Adam reflected on these shadows from the past as they travelled. This part of Scotland saw nothing but snow for five months of the year, while the skiing season flourished, then the next seven months were nothing but rain. It battered the tiny windows of the G4S custodial truck, as it wound along the backroads on its way north through the Highlands, from Glasgow High Court of Justiciary; a granite essay in neo-classicism that glares over the banks of the River Clyde.

It was a three-hour drive through a beautiful stretch of country. Not that Adam could see any of it; the narrow windows of the custodial truck were barely eight inches wide and the plastic was frosted and pockmarked with graffiti. Prisoners weren’t meant to be able to enjoy the view on rides like this, and passers-by weren’t meant to see inside either. Incidentally, Adam’s fellow passengers were some of the lewdest and most violent looking men he’d ever had the displeasure to lay eyes on, and the screws at G4S Custodial preferred to spare the public’s eyes the same misfortune.

Inside the truck, each prisoner was squeezed inside their own tiny compartment. They offered little to no cushioning when the truck lurched cruelly, throwing Adam hard against the wall. In essence, it wasn’t a seat that Adam sat on as much as it was a bench, and seatbelts, of course, were a needless expenditure in such vehicles. The compartment had been designed to allow for as little room as possible; his knees were pressed painfully against the plastic wall in front of him, locking him into a fully upright position. Only the top half of his body remained free to roam the cabin. His wrists lay handcuffed between his thighs and other than the foot or so of space above his head, he had absolutely no room to manoeuvre himself.

Adam would come to learn that these trucks, amongst the community of convicts, were lovingly referred to as sweat boxes; but the way he remembered that first trip, ice boxes would have been a more fitting moniker. It was the most claustrophobic situation he’d ever found himself in, and he tried not to think about it as the truck ploughed ceaselessly through the rain. That three-hour drive up to Deepwood had felt like an eternity. He couldn’t wait for it to be over. Adam didn’t know it at the time, but a few days from now he would gladly have spent an eternity in that truck if it got him away from Deepwood.

While on remand, he’d managed to get a hold of a copy of the Scottish Daily Telegraph, featuring himself on the front page. They’d used a picture of him from his wedding day, alongside his bride – Perth Man Arrested on Suspicion of Murder, read the title. Although the picture was flattering, the article was not.

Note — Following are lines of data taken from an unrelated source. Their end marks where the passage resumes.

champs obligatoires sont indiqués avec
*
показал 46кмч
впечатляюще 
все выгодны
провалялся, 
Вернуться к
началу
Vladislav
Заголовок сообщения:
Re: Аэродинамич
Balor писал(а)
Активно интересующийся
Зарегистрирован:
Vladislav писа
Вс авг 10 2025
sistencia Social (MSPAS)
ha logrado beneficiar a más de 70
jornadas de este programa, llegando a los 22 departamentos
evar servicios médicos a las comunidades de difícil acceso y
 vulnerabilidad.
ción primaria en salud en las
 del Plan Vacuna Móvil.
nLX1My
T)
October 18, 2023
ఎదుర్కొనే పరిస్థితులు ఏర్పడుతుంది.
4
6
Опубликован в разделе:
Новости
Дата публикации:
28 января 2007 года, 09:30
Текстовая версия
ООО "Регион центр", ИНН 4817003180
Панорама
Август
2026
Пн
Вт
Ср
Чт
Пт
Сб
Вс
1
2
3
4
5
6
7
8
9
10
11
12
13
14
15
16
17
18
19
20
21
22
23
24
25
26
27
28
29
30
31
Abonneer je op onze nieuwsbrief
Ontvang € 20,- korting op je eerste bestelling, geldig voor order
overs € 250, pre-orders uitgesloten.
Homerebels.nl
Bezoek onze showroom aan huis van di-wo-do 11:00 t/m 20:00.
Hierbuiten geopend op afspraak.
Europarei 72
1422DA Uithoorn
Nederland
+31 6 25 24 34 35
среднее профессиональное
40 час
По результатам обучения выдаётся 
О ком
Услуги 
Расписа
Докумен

Police have arrested a twenty-five-year-old man in connection with the death of his wife. The woman, twenty-six, was found with knife wounds to her neck; medics at the scene were unable to revive her. She was pronounced dead shortly thereafter.

When asked for comment, Constable Alan McDonald, of Perth and Kinross Police, had the following to say:

‘We’ve taken a man into custody who we believe has information regarding the incident in question.’

When asked about a motive, Constable McDonald replied:

‘We have no clear motive at present, but questioning is underway, and we are confident of charging a suspect within the next 24 hours.’

If charged, the accused will likely spend the next twenty to thirty years behind bars. Until then, residents are left wondering why yet another murder has shaken the once peaceful City of Perth.